Audio Conditioned Continuous Facial Animation with Identity Preserving Dynamics

Siqi Li

Published: 03 Nov 2023, Last Modified: 06 Nov 2025OpenReview Archive Direct UploadEveryoneCC BY 4.0

Abstract: Synthesizing expressive talking heads from a single reference image and an audio clip demands temporally coherent motion and emotion-consistent facial dynamics. Many prior approaches discretize expression conditions or collapse control to a low-dimensional scalar, which induces neutral “waypoints,” discontinuities, and brittle transitions. We introduce AffectPilot, an audio-driven any-to-any framework that treats facial behavior as trajectories evolving on a learned continuous expression manifold. From speech, we extract frame-level affect descriptors that capture prosodic and timbral cues; a Mixture-of-Experts policy then selects and blends specialized controllers to produce identity-adaptive, continuously varying expression signals without detours through neutrality.

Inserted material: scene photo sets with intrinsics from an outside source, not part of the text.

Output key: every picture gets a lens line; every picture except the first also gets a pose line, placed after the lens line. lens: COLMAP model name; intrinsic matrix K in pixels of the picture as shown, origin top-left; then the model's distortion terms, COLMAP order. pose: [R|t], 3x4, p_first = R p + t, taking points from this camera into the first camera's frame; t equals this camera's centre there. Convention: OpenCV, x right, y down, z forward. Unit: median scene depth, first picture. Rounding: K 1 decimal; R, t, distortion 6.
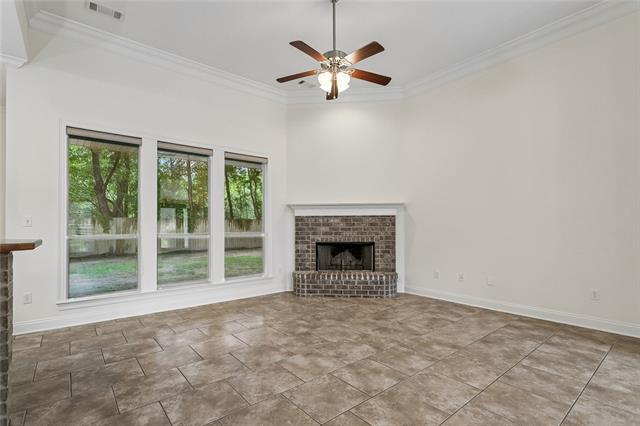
lens RADIAL K [[303.4, 0, 325.0], [0, 303.4, 223.4], [0, 0, 1]] dist [0.002786, 0.000317]
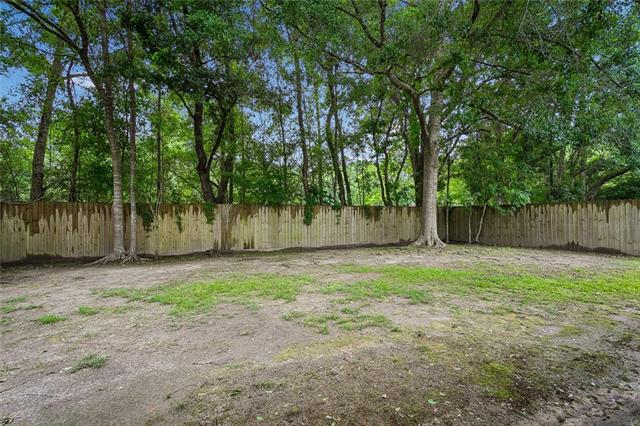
lens RADIAL K [[303.4, 0, 323.3], [0, 303.4, 214.9], [0, 0, 1]] dist [0.002786, 0.000317]
pose [[0.964297, -0.004274, -0.264787, -0.200235], [0.004150, 0.999991, -0.001025, 0.009479], [0.264789, -0.000110, 0.964306, 0.279612]]
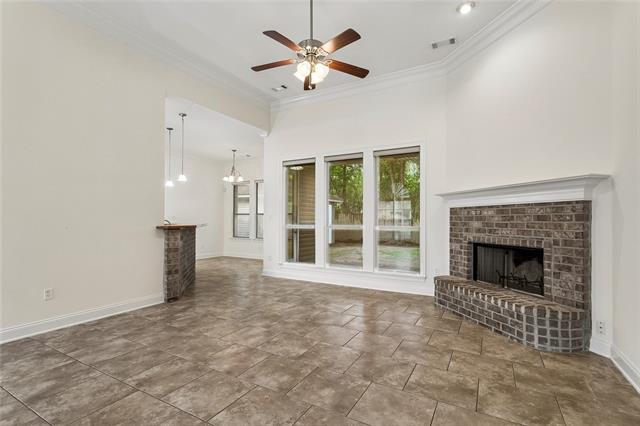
lens RADIAL K [[303.4, 0, 323.9], [0, 303.4, 216.7], [0, 0, 1]] dist [0.002786, 0.000317]
pose [[0.353991, -0.005423, -0.935233, 0.666186], [0.005833, 0.999977, -0.003590, 0.000862], [0.935231, -0.004184, 0.354014, 0.480304]]
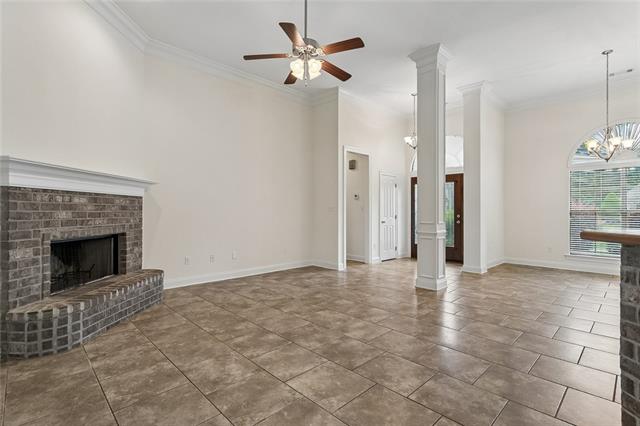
lens RADIAL K [[303.4, 0, 315.7], [0, 303.4, 211.4], [0, 0, 1]] dist [0.002786, 0.000317]
pose [[-0.049777, 0.002723, 0.998757, -0.682525], [-0.014819, 0.999884, -0.003465, 0.009268], [-0.998650, -0.014973, -0.049731, 0.703802]]
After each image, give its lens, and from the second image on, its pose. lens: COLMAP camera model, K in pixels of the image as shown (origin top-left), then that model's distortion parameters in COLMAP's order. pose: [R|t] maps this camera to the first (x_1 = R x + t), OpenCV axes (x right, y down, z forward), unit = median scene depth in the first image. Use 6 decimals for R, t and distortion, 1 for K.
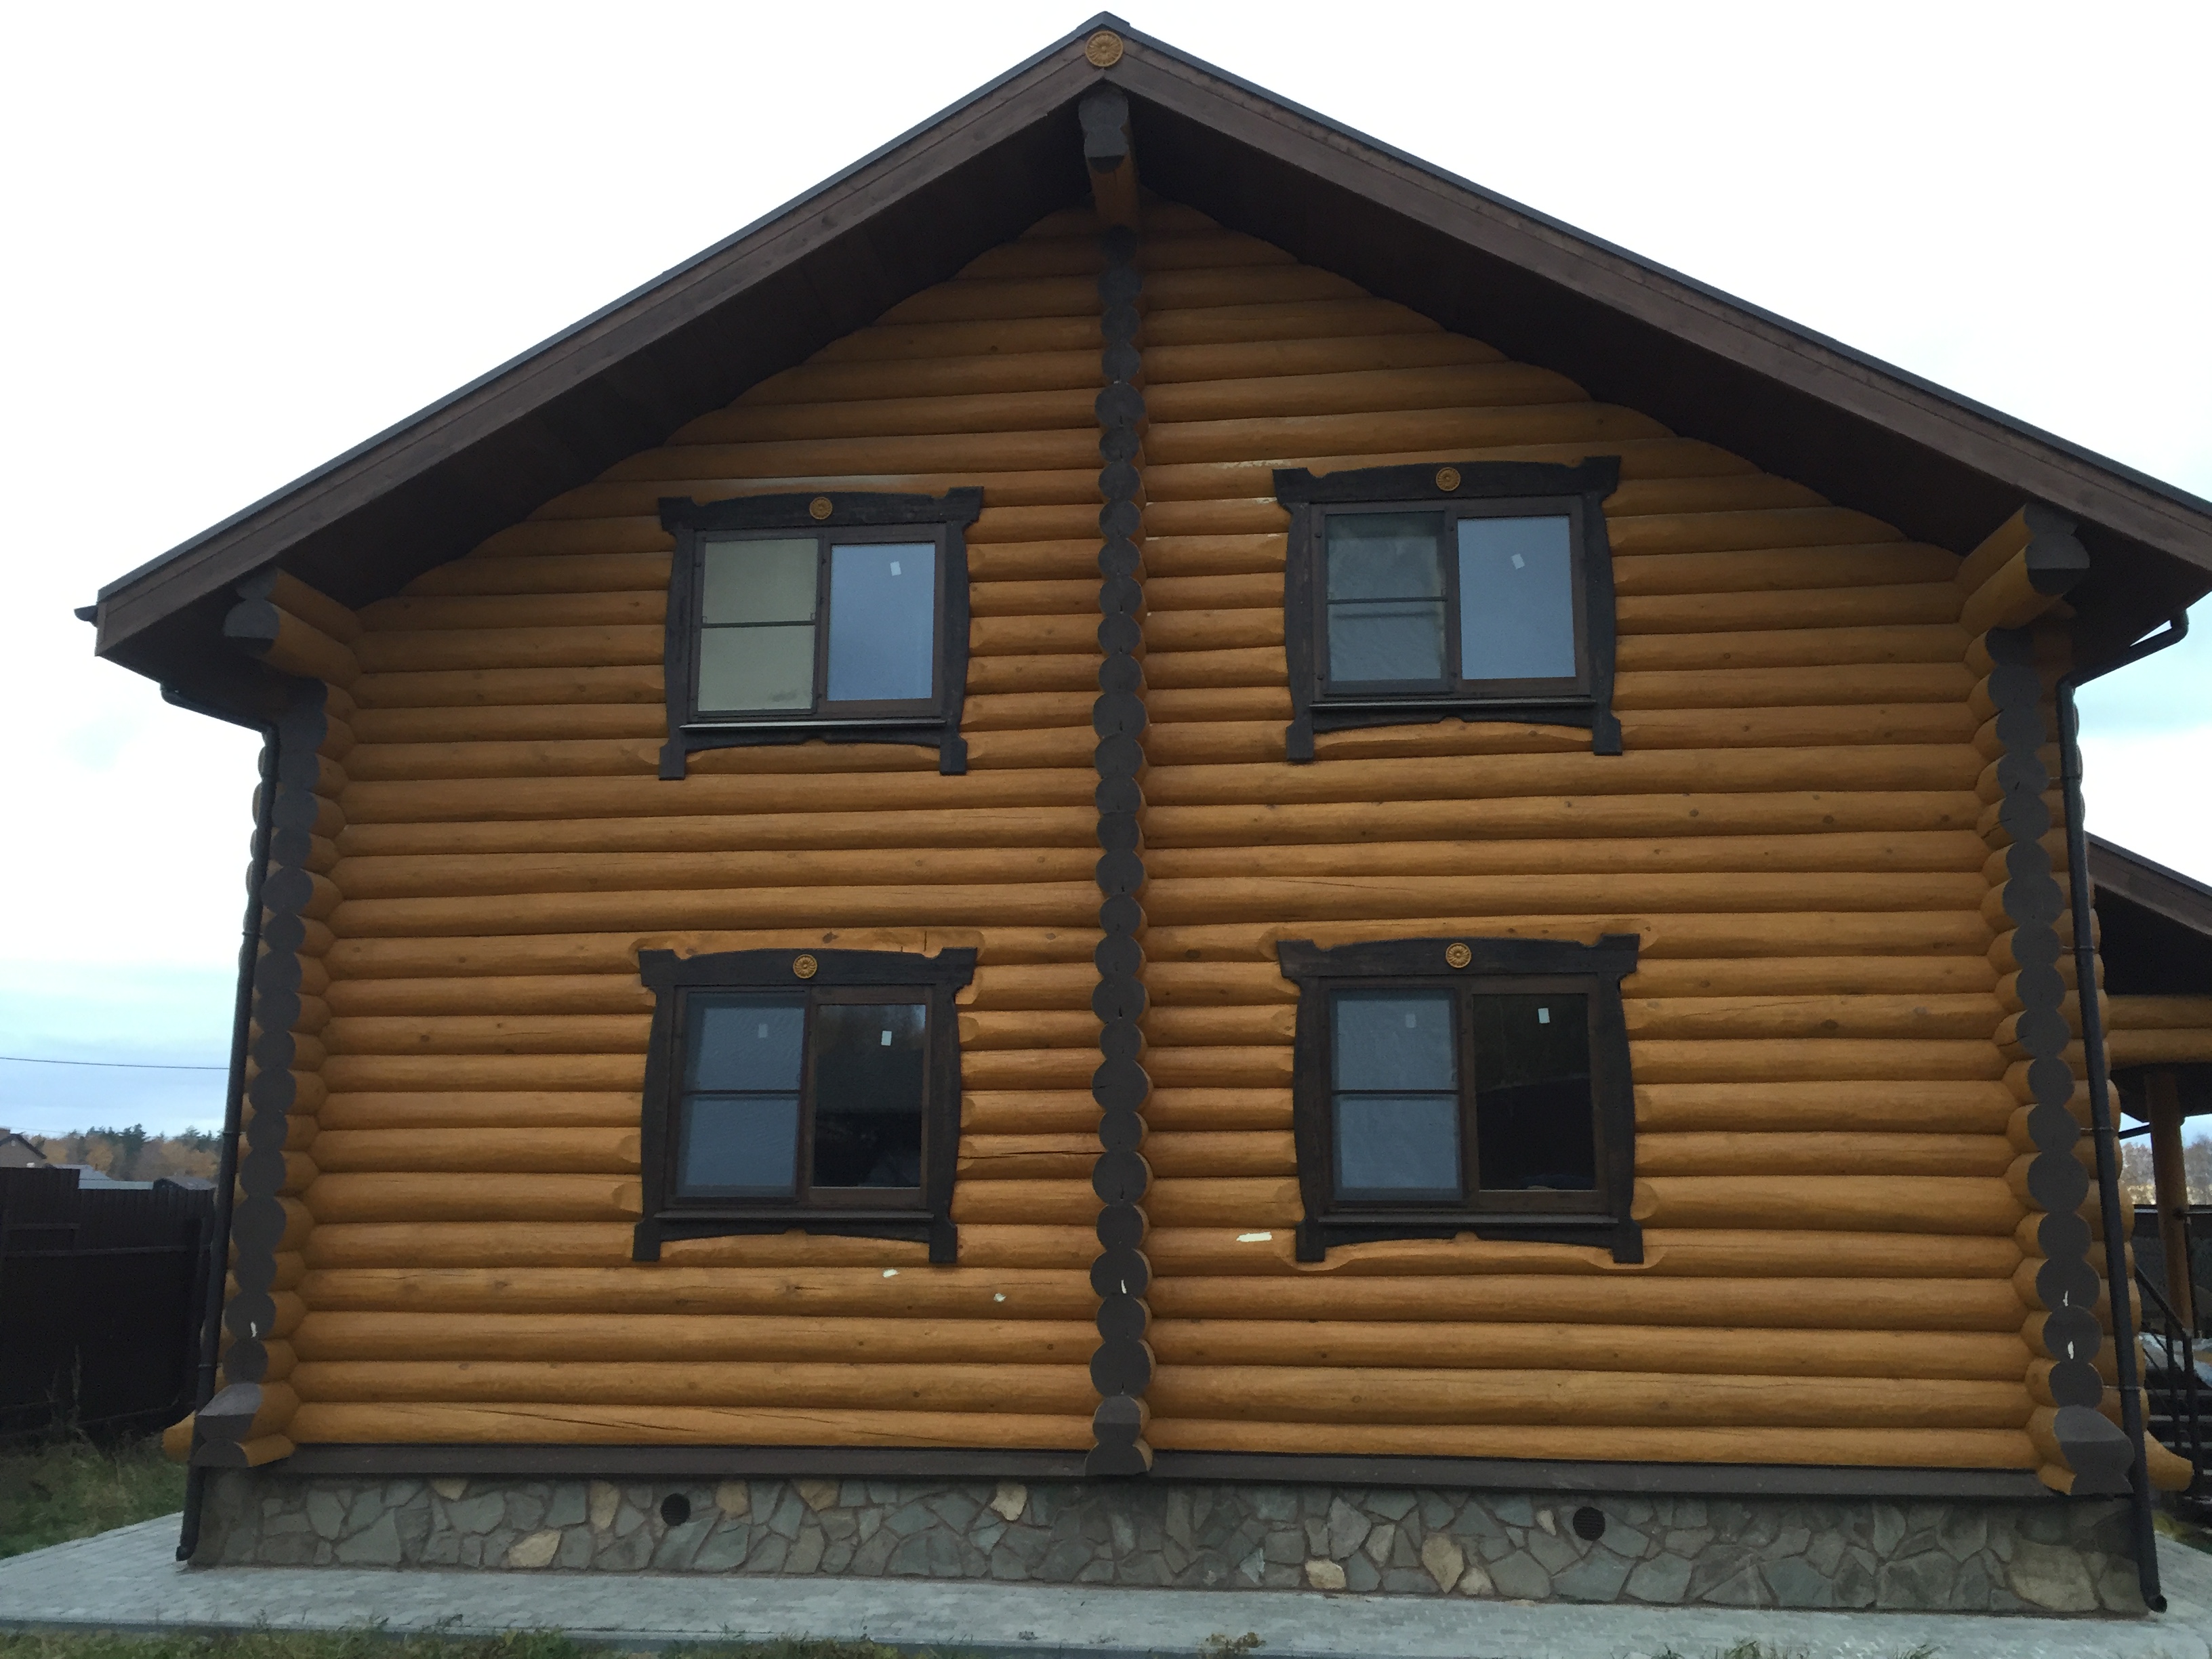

A diffusion-based renderer, coupled with an identity-preserving adaptor, converts these signals into photorealistic frames, while temporal alignment modules enforce cross-modal coherence via rhythm- and phoneme-aware constraints and motion smoothness objectives. Evaluations on CREMA-D demonstrate strong emotional consistency, natural expression transitions, and stable timing, with performance that matches or surpasses recent baselines. Ablations confirm that the manifold-based trajectory planning, expert mixture, and diffusion rendering contribute complementarily. The resulting system delivers continuous, adaptive expression control and robust audio–visual synchronization for high-fidelity, any-to-any talking-head generation.